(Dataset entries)
--------

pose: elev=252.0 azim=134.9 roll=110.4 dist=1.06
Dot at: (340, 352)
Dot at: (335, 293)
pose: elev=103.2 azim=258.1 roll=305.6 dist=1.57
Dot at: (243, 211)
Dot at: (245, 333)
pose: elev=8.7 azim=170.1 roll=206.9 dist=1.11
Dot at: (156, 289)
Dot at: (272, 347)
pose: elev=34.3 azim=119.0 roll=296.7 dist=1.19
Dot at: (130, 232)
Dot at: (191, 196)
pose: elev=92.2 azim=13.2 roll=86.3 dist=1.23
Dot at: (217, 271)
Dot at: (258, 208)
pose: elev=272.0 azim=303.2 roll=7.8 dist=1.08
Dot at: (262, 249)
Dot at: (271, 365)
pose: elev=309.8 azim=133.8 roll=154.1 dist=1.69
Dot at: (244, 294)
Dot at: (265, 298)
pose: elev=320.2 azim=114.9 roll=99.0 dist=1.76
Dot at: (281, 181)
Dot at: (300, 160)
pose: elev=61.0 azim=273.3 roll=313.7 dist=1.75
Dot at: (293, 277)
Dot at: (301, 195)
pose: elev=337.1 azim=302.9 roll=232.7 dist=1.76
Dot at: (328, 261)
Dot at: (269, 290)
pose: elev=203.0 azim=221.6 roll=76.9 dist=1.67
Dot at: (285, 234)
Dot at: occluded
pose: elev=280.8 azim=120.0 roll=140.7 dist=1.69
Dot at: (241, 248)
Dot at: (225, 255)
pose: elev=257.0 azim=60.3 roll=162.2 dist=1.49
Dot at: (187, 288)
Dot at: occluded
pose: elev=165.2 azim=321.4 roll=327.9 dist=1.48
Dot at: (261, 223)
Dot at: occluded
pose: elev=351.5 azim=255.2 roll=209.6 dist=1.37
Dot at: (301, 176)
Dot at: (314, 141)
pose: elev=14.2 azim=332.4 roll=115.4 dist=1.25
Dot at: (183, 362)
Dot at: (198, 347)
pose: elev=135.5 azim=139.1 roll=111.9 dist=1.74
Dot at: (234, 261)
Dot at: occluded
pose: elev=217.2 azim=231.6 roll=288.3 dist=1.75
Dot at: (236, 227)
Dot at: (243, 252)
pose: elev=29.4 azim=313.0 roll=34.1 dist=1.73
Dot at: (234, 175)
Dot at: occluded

--------

**Brief**
Copy the lines of the entries verbatim, from the line containing "pose: elev=257.0 azim=60.3" through the line containing "Dot at: (314, 141)", with both of those lines included.

**Task output**
pose: elev=257.0 azim=60.3 roll=162.2 dist=1.49
Dot at: (187, 288)
Dot at: occluded
pose: elev=165.2 azim=321.4 roll=327.9 dist=1.48
Dot at: (261, 223)
Dot at: occluded
pose: elev=351.5 azim=255.2 roll=209.6 dist=1.37
Dot at: (301, 176)
Dot at: (314, 141)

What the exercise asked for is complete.